Step 3 is to add this permission either to a Profile or to a Permission Set.  It’s commonly added to a profile, but I’m going to advocate for using a Permission Set here.  Because of the valuable nature of audit fields, this isn’t a permission you want to leave activated perpetually; it’s best to have it active during a migration and then deactivate it when you’re done to avoid accidentally adding records later with the wrong audit field data.  Further, if you have multiple administrators working together, you may not want all of them to have this ability. Creating it as a permission set is a quick and easy way to extend and withdraw the permission as appropriate.  

Whether it’s from the profile or from the permission set, the setting lives in the System section of the profile/permission set… conveniently the same place “Modify All Data” lives.  The click path in Lightning is: 

Setup-> Users-> Profile or Permission Set -> the actual Profile or Permission set you want to use -> System Permissions -> Set Audit Fields upon Record Creation.  

In Classic it’s:

Setup-> Manage Users, and then the same after that.  

Setting Your Audit Fields

Once your permissions are configured, you’re ready to go.  You need only format your .csv import file as you normally would, but keep your old audit fields.  When you match your fields in Salesforce to the columns in your .csv file, simply map your own audit field, like “CreatedDate,” to the new and now available to choose from “CreatedDate” audit field in Salesforce.  Import your data as you normally would, and Salesforce will overwrite the CreatedDate with the value in your .csv file, which originated in your old org. Ta-Dah! Now your new org shows these records as created and/or last modified on their original date, even though your spiffy new org didn’t even exist at that time.  Your longitudinal data is preserved!

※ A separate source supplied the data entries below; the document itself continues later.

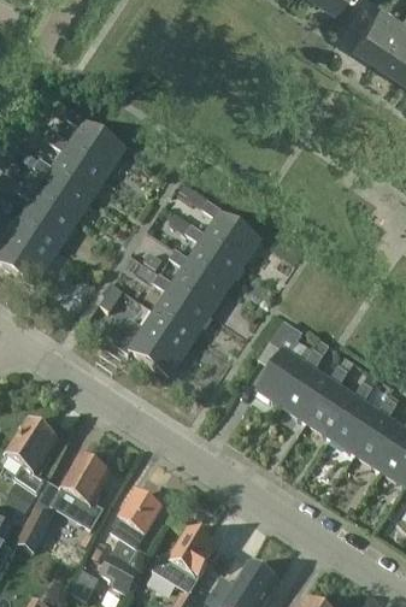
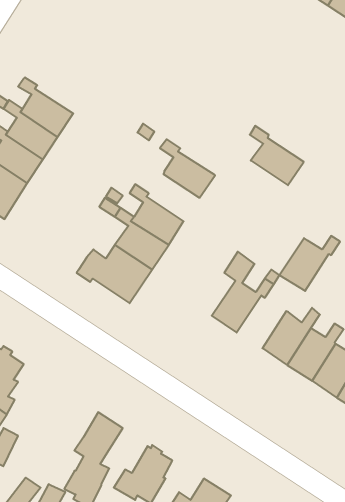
building: [66,110,124,172] -> none
building: [186,224,243,288] -> [250,126,304,185]
building: [283,365,348,424] -> [279,236,340,291]
building: [53,456,107,528] -> none

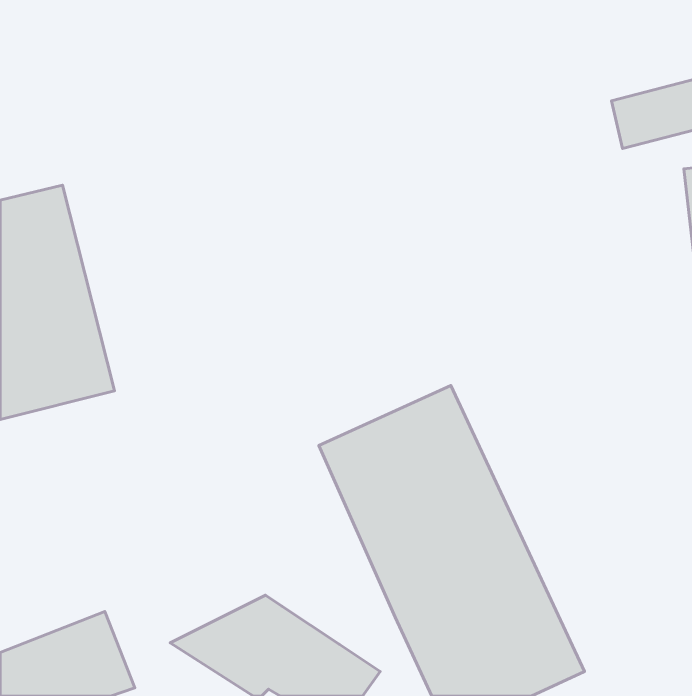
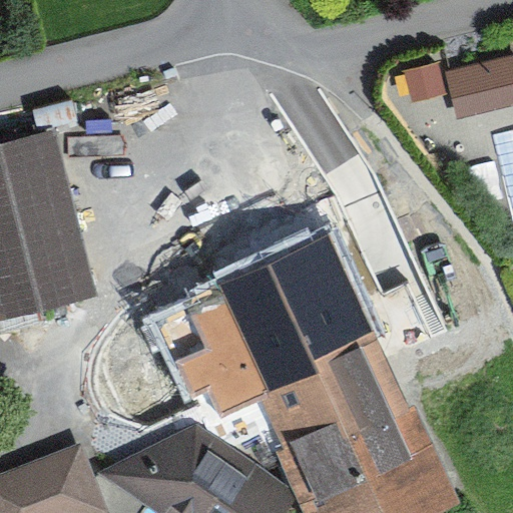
building: none -> [161,240,335,474]

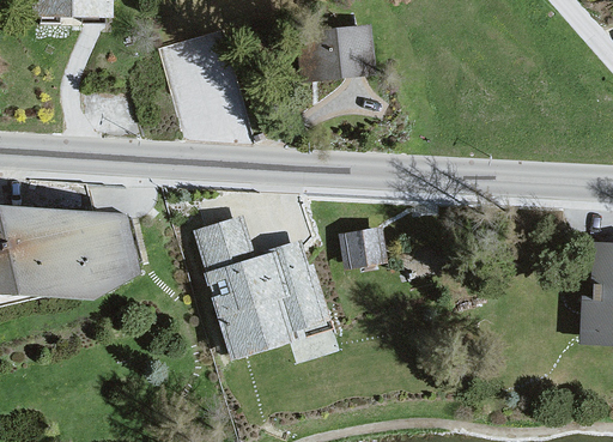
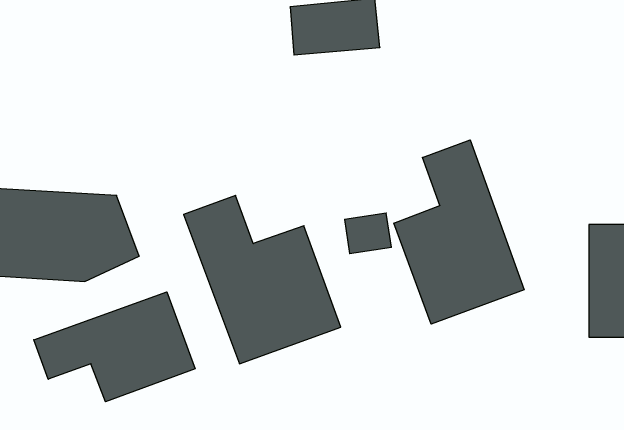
building: none -> [394,140,524,324]
building: none -> [34,292,195,402]

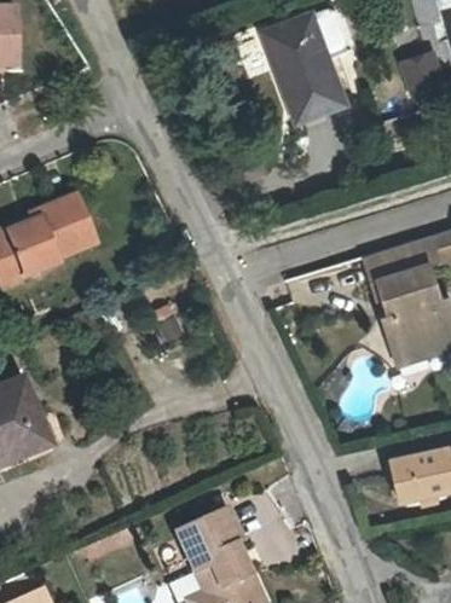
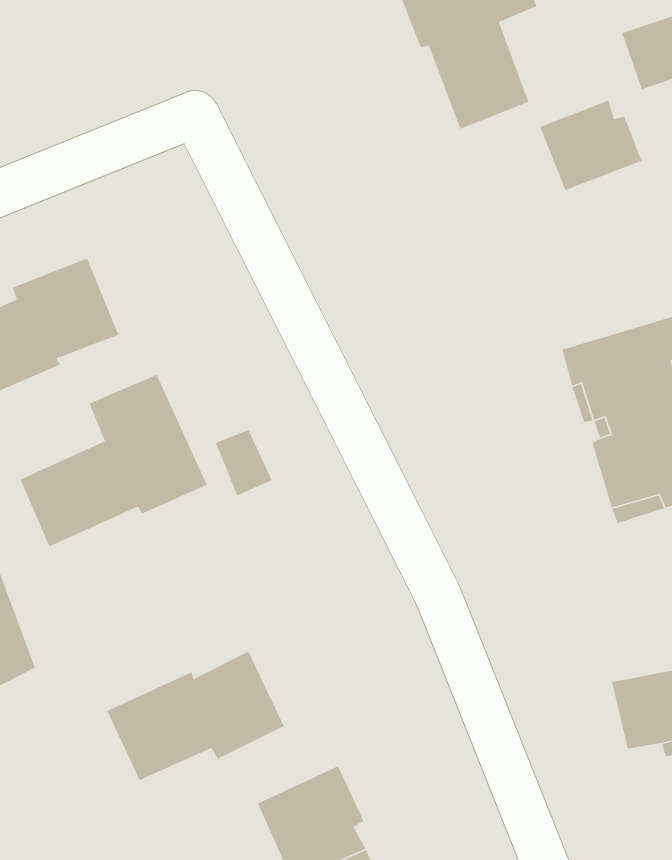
building: none -> [539,99,642,191]
building: none -> [19,374,208,547]
building: none -> [106,650,285,781]

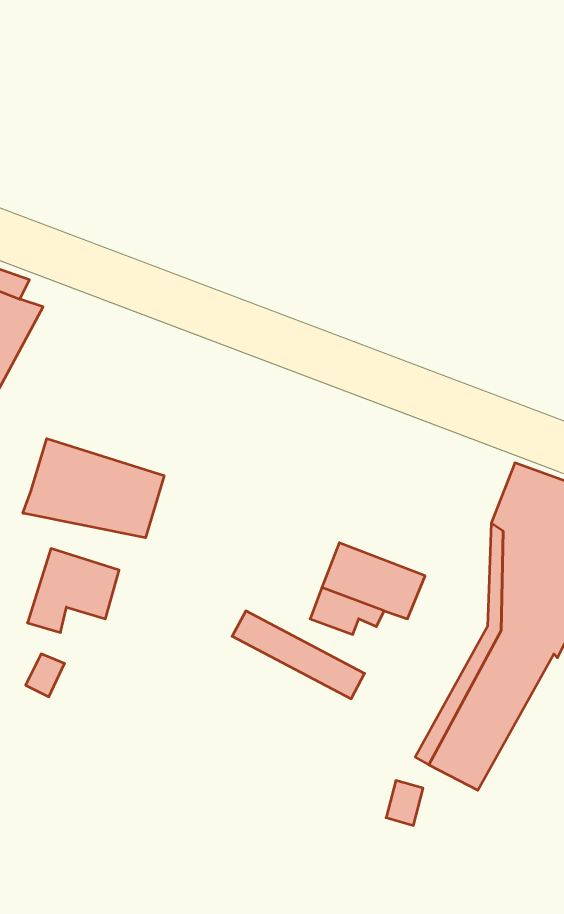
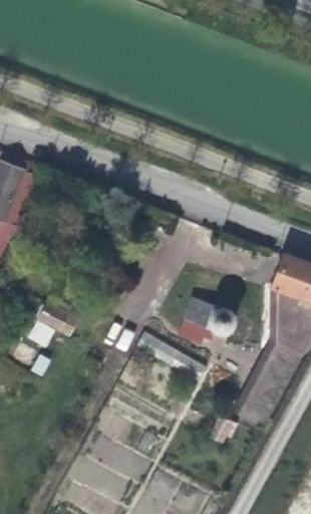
building: [23,439,164,538] -> none

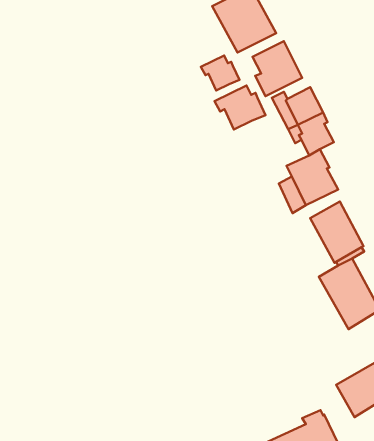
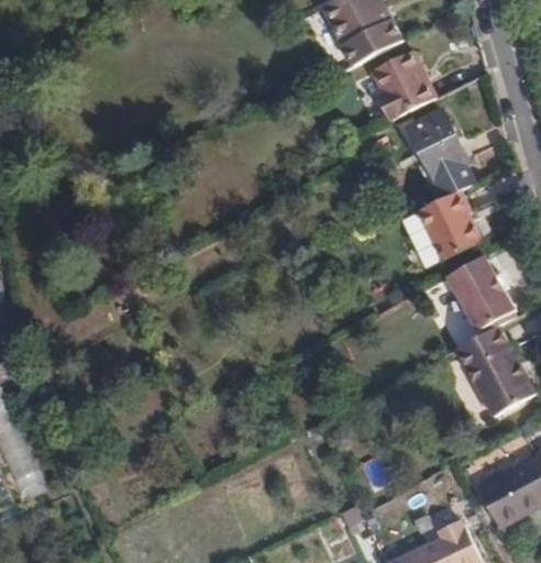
building: [201,55,240,90] -> none
building: [215,85,266,130] -> none

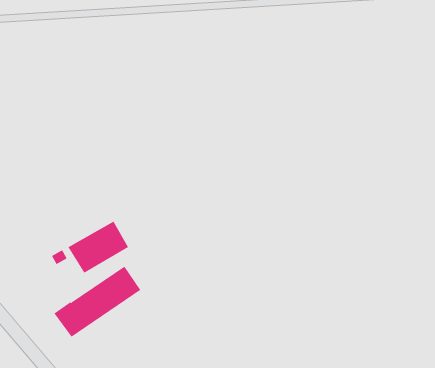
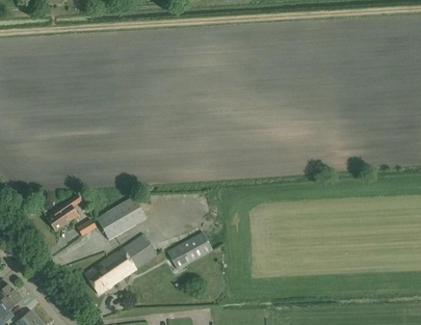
building: none -> [47,193,80,231]
building: none -> [167,232,213,269]

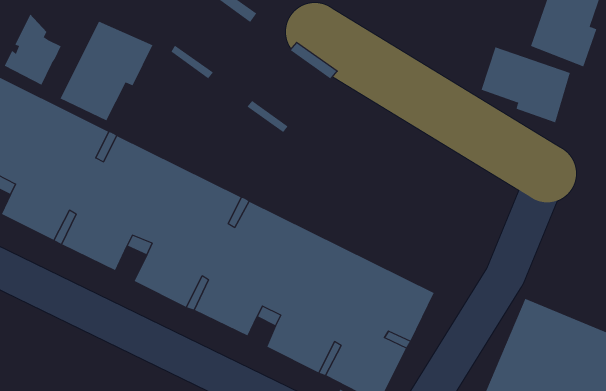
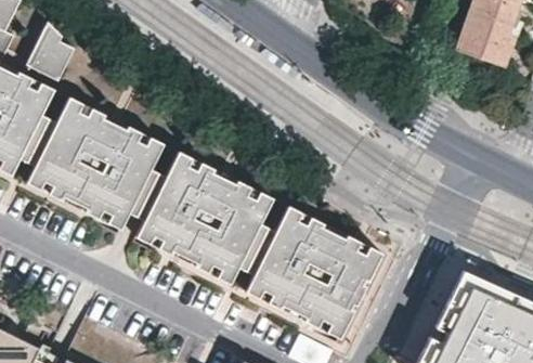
building: [60,21,153,121] -> none
building: [481,46,570,123] -> none

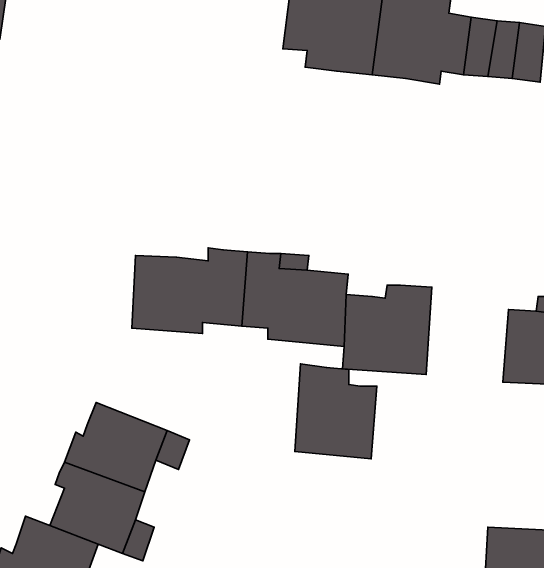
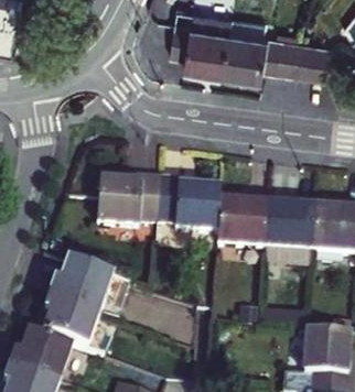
building: [295,364,377,459] -> [266,195,314,251]

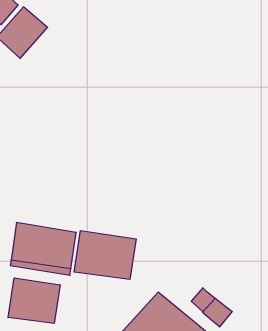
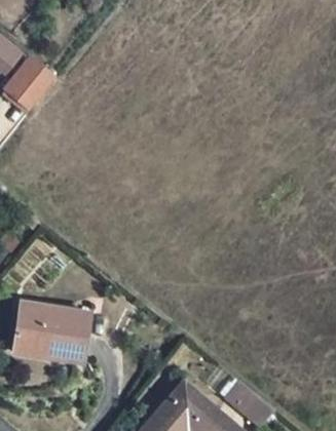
building: [74,231,136,279] -> none
building: [8,278,60,323] -> none

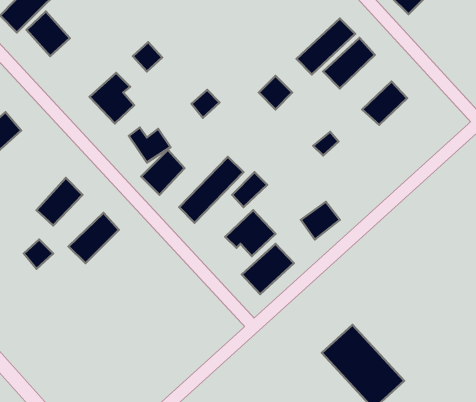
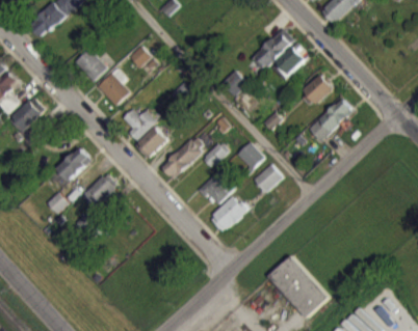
building: [26,12,70,56] -> [74,49,106,82]
building: none -> [309,98,354,141]
building: none -> [236,142,264,170]

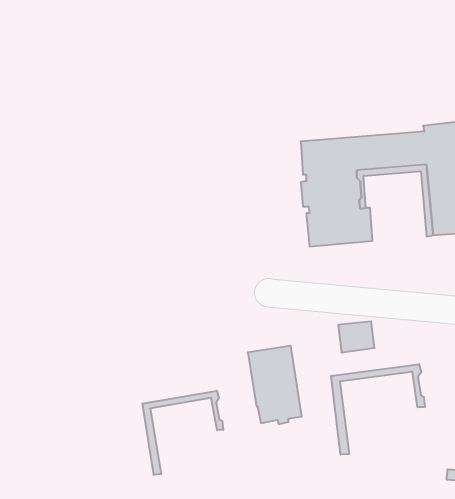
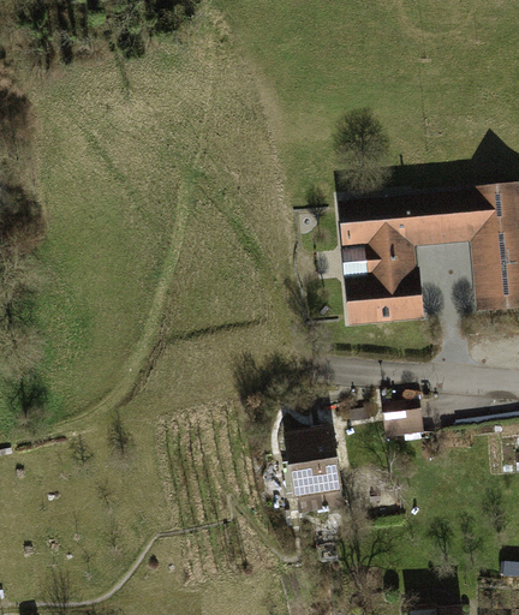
building: [331,364,425,455] -> none
building: [143,391,223,475] -> none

If you wish to preserve “CreatedBy” and “ModifiedBy” data there is an extra step because UserIDs are unique to each instance.  In other words, the user record ID for a given user in your old instance will be different than their user record ID in the new instance.  In this case, if you want to preserve their identity as the creator or modifier of data, you will need to replace their old ID with the new one in your .csv file before you perform the import.  

There are some limitations of this feature.  For starters, it probably won’t surprise you to know that you can’t update the audit fields on every object in Salesforce, though the list comes close.  There’s a list in the relevant Knowledge Article in the Trailblazer Community, but it’s most of the major objects and all custom objects.  Second, you cannot change the audit fields using the Update or Upsert functions; only Insert.  This feature is limited to record creation, not editing. Finally, if you have triggers in your org that update a record in any way at creation, they will run AFTER your import, overwriting the old org LastModifiedDate and LastModifiedBy fields you so carefully tried to preserve.  To prevent this from happening, you will need to disable these triggers first.  

With a little care and a few extra steps, you can make sure your cross-org data migration retains as much data as possible, including the rich and meaningful audit field data!  As with all data migrations, the key is thinking through the project and making a solid plan beforehand. The planning will pay off in a more robust and detailed data set.